Dawkins casts a wider cultural net than Ammons but, nevertheless, if you replace the "scientist" in his prose with the "critic" in Sphere, you have a fairly good analogy between the two concepts.
The Decline and Fall of the "Meme"
Since the 70s, I've read, the whole idea of "memes" has been pretty much discredited as far as its scientific value goes. The philosopher Massimo Pigliucci writes that "we don't know how to define memes in a way that is operationally useful to the practicing scientist, we don't know why some memes are successful and others not, and we have no clue as to the physical substrate, if any, of which memes are made. Tellingly, the Journal of Memetics closed a few years ago for lack of submissions."
The "meme" concept has also come under fire from cultural criticism. It's often seen as another "reductionist" product of scientism -- that form of intellectual overreach through which materialist thinkers seek to explain things they know little about by ascribing them, in some crude way, to processes borrowed from the natural sciences.
The only area, in fact, where the concept still has currency is the web. But rather than something governed by "critics" or "scientists," the meme has become a populist, occasionally (mildly) subversive creation, as people joyously replicate, mutate and circulate endless goofy pictures of cats, celebrities, politicians and optical illusions.
The Return of Cultural Evolution
Despite the fate of "memes," the desire to discover patterns of cultural evolution has not gone away -- nor, for that matter, the pursuit of approaches to literature that use tools pioneered in the natural sciences.
The relatively new field of "digital humanities" is a case in point. Because of the quickly growing digital archive of texts, both popular and "canonical," scholars are now able to pursue increasingly systematic, quantifiable approaches to literature. They are beginning, for example, to be able to trace the way basic stylistic traits in the novel change between centuries.
Science scholar Armand Marie Leroi has written recently that this area of study may result in "something resembling the theory of organic evolution..." and will draw on fields such as "epidemiology, cognitive psychology and behavioral economics," along with the literary analysis of critics who interpret what these methods discover.
All of which makes me wonder if we're witnessing a shift. Over the past 30 years or so, cultural critics have often been fascinated with the idea of viewing science through the lens of literature. Perhaps now they are becoming enchanted by imagining what literature looks like in the eyes of a scientist. Thoughts?

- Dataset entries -
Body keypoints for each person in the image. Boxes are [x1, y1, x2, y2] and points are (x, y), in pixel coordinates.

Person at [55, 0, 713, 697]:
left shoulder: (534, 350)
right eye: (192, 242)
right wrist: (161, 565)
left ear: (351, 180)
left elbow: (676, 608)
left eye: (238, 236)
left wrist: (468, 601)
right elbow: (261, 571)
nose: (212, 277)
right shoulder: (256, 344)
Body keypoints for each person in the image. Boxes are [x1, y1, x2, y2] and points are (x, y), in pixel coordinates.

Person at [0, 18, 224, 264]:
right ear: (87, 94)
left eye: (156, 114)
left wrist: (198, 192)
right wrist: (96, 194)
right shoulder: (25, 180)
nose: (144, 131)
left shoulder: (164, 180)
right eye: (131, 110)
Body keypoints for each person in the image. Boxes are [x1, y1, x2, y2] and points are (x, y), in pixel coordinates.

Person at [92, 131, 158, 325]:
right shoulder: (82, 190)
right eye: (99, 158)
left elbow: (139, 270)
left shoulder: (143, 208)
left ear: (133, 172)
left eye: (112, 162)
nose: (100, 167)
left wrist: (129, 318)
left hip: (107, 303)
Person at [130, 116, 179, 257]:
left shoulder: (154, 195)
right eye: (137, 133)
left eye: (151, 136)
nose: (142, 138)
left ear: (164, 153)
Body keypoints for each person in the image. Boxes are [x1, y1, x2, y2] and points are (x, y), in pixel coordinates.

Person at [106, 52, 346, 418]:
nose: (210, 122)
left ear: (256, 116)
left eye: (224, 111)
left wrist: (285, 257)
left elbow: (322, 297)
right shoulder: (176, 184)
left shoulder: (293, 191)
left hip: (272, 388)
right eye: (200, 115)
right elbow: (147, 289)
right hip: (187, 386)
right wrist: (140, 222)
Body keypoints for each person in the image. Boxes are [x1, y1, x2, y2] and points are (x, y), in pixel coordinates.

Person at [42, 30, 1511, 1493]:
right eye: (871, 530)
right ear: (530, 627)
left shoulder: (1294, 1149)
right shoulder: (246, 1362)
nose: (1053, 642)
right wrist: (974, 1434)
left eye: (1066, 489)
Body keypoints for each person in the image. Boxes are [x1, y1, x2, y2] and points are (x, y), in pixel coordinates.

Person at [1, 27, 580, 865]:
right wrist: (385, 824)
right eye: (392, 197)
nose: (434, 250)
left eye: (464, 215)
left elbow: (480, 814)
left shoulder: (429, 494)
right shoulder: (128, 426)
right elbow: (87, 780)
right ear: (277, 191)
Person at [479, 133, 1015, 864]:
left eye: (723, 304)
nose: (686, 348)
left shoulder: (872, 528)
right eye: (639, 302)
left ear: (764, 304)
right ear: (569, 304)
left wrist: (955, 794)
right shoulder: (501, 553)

- ACTIVITY -
Return, word for word, the passage of the essay on memes above from "The Return of" to "change between centuries.".

- ANSWER SPACE -
The Return of Cultural Evolution
Despite the fate of "memes," the desire to discover patterns of cultural evolution has not gone away -- nor, for that matter, the pursuit of approaches to literature that use tools pioneered in the natural sciences.
The relatively new field of "digital humanities" is a case in point. Because of the quickly growing digital archive of texts, both popular and "canonical," scholars are now able to pursue increasingly systematic, quantifiable approaches to literature. They are beginning, for example, to be able to trace the way basic stylistic traits in the novel change between centuries.